In Köln fügte sie sich problemlos in das Gesamtbild der
Veranstaltung ein, denn trotz manch kruder These blieb alles
friedlich: Thomas Held, Pressesprecher der Kölner Polizei,
bestätigte, dass es weder vor noch während der Kundgebung zu
irgendwelchen Auseinandersetzungen gekommen sei und lobte das
Einsatzkonzept der Polizei, die mit Mannschaftswagen und
Wasserwerfer angerückt war. Eben dieses Einsatzkonzept warf
jedoch einige Fragen auf: Wurden in Bonn noch alle Teilnehmer
der Demonstration auf versteckte Waffen kontrolliert und
abgetastet, konnte in Köln jeder unbehelligt auf den Barmer
Platz marschieren. Und eben dieser Barmer Platz ist ein
Schotterfeld. Wurfgeschosse hätten hier gar nicht erst versteckt
werden müssen. Die Polizei wollte dies nicht kommentieren.

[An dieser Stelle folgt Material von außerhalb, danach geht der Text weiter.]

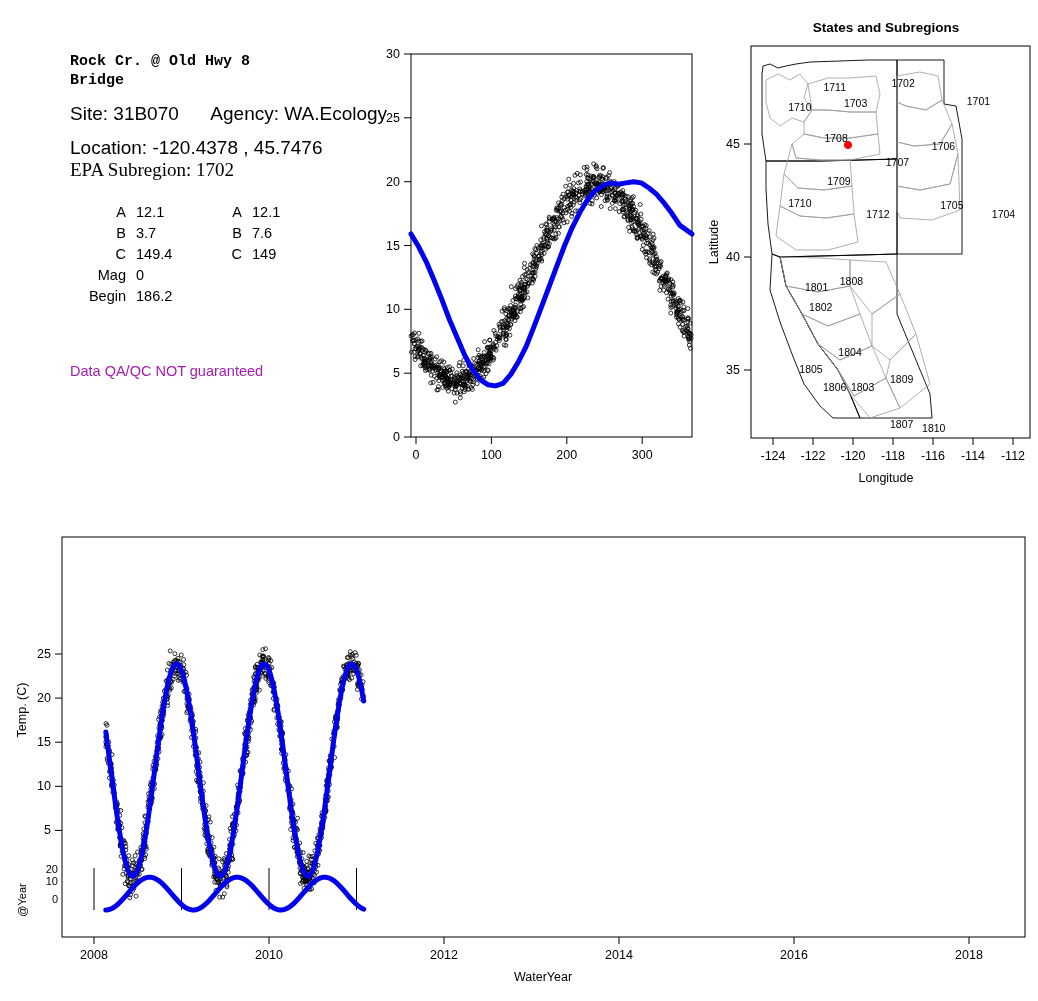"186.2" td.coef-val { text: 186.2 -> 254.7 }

Anstatt der angekündigten 1500 waren zwar nur rund 300 Muslime
dem Aufruf nach Köln gefolgt, dennoch zeigten sich auch die
Veranstalter der Kundgebung zufrieden. Auch sie lobten die
reibungslose Zusammenarbeit mit der Polizei und betonten, dass
sie im Vorfeld verstärkt dazu aufgefordert hatten friedlich zu
bleiben, selbst wenn Vertreter von Pro NRW mit
Mohammed-Karikaturen provozieren würden. Von Pro NRW sah man
indes nichts. Die zwanzig Rechtsextremen wurden von der Polizei
einige hundert Meter weit weg postiert und fielen nicht weiter
auf. Die schwarz-rot-goldenen Flaggen, die gepaart von „Super
Deutschland“-Gesängen, rings um den Deutzer Bahnhof immer wieder
aufblitzen, kamen an diesem Samstag glücklicherweise nur von
euphorischen Fußballfans. Pierre Vogel wollte das Spiel zum
deutschen EM-Auftakt übrigens nicht verfolgen. Er interessiere
sich nur wenig für Sport. Und falls er doch mal ein Spiel sieht?